When:
Thursday, May 9, 2024
4:00 PM - 5:00 PM CT
Where: Technological Institute, Tech M345, 2145 Sheridan Road, Evanston, IL 60208 map it
Audience: Faculty/Staff - Student - Post Docs/Docs - Graduate Students
Contact:
Naomi Vasciannie
Group: McCormick - Biomedical Engineering Department (BME)
Category: Academic, Lectures & Meetings
"Aptamer-Based Nanotechnologies for Chemical Biosensing"
ABSTRACT:
Advancing our understanding of brain (dys)function necessitates novel nanotools that can monitor chemical signaling in complex biological systems. While advanced methods to record electrical signaling in the brain are prevalent, tools to monitor chemical signaling have been limited. Biosensing of small molecules is particularly challenging in the brain microenvironment due to the need to detect trace concentrations of molecules with limited mass and charge in the presence of nonspecific binding of interfering molecules. Further, neurotransmitters co-exist in different brain regions with structurally similar metabolites. At the Laboratory of Chemical Nanotechnology (CHEMINA), we tackle this challenge by integrating DNA-based recognition elements termed aptamers into nanoscale biosensing platforms.

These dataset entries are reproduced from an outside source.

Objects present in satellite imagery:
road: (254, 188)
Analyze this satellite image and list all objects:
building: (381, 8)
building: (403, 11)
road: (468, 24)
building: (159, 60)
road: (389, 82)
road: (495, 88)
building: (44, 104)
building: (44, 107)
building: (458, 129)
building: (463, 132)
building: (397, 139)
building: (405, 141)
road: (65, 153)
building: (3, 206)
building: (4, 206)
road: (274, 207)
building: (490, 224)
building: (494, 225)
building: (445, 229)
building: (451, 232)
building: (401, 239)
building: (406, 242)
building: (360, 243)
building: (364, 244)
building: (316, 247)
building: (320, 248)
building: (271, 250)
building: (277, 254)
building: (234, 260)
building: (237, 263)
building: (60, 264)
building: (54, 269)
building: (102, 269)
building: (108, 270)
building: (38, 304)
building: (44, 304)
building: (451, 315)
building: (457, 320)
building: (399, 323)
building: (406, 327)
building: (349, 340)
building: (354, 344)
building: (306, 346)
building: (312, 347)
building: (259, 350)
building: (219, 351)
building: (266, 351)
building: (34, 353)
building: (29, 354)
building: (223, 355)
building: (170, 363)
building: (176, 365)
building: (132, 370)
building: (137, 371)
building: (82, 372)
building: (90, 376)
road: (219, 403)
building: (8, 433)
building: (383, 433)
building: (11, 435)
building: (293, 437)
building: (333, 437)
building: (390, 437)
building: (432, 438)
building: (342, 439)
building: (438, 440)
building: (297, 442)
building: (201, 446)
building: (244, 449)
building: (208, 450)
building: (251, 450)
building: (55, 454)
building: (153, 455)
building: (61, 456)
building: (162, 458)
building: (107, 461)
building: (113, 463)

Aptamers are systematically designed oligonucleotide receptors that exhibit highly specific and selective recognition of targets. We employ aptamers designed to recognize small- molecule neurotransmitters such as serotonin and dopamine with high affinity and selectivity. We have developed aptamer-modified nanopipettes with ~10 nm openings that approach the spatial resolution of synapses where neurons communicate (~50 nm). Upon reversible target binding, aptamers undergo a rearrangement of the negatively charged backbone, and these dynamic structural changes can be transduced as measurable changes in current through the nanopore. Nanoscale confinement of the sensor surface results in high sensitivity while simultaneously reducing biofouling for long-term recordings, overcoming a critical bottleneck for clinical biosensors. Extensive experimental and theoretical characterizations of the target-specific aptamer conformational dynamics have led to a fundamental understanding of the mechanisms of our biosensing technologies. Such findings enable generalization of our strategy to monitor hypothetically, any small-molecule analyte of interest.
BIOGRAPHY:
Prof. Nako Nakatsuka heads the Laboratory of Chemical Nanotechnology (CHEMINA) at the Neuro-X Institute at EPFL since January 2024. She was raised in Tokyo, Japan and moved to the U.S.A. for her bachelor’s in chemistry at Fordham University (Bronx, NY) and pursued her Ph.D. at UCLA (Los Angeles, CA). Upon receiving the ETH Zürich postdoctoral fellowship, she moved to Switzerland and remained a senior scientist at the Laboratory of Biosensors and Bioelectronics. For her work, she was named an MIT Under 35 Pioneer (2021), received the iCanX Young Scientist award (2022), the ACS Nano Lectureship Award and Prix Zonta (2023), as well as the ACS Measurement Science Rising Star Award (2024). Prof. Nakatsuka has also illustrated a children’s chemistry book: “A is for Atom: ABCs for Aspiring Chemists” to inpire the next generation of chemists.